State how many lines in the records below contain the string "categories", treating case as significant, and reply with that number alone.

▶ **Data excerpts**
- Opening Delimiter -

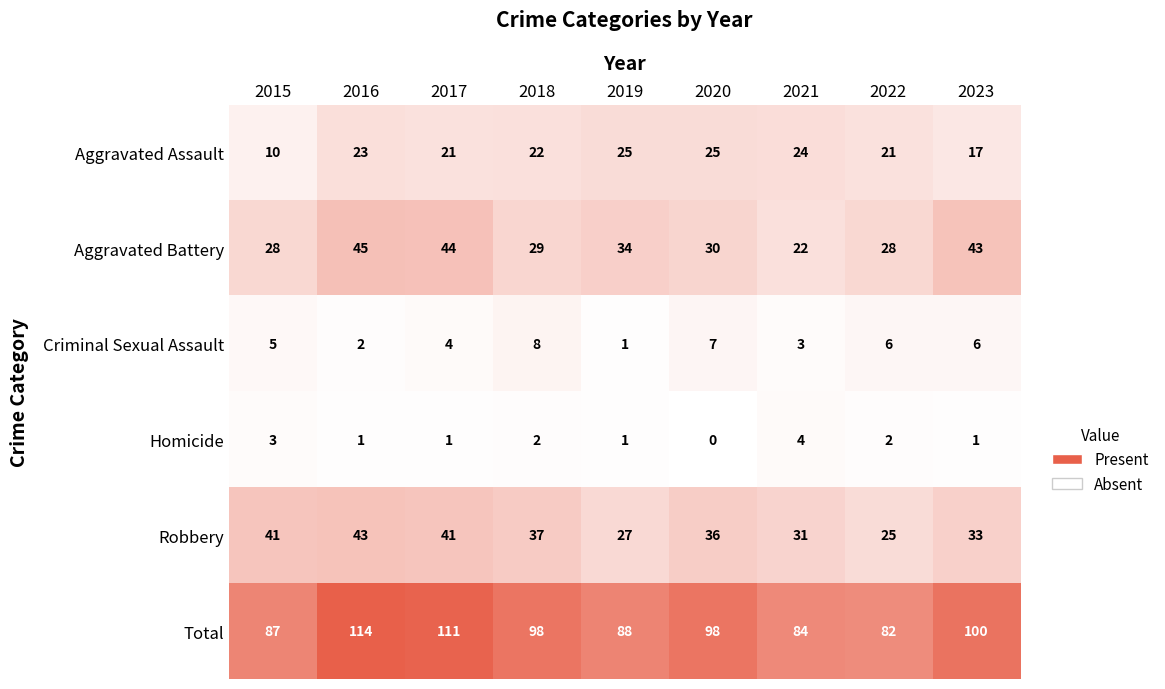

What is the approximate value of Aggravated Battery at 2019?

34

- Closing Delimiter -
- Opening Delimiter -

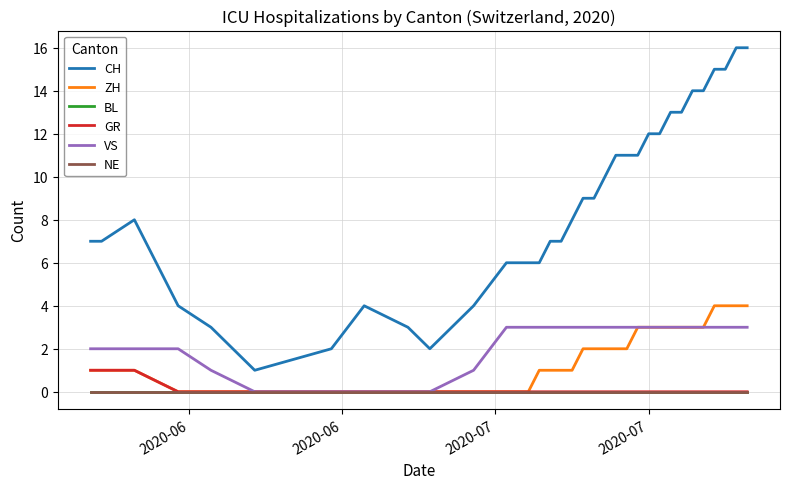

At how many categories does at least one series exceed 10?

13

- Closing Delimiter -
- Opening Delimiter -

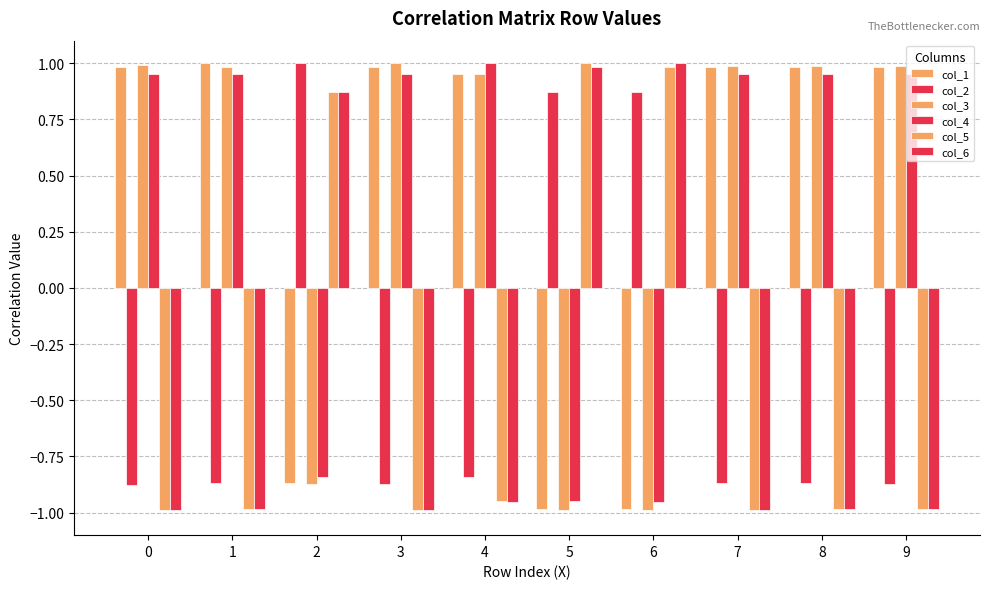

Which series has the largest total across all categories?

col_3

- Closing Delimiter -

▶ **Written solution**
2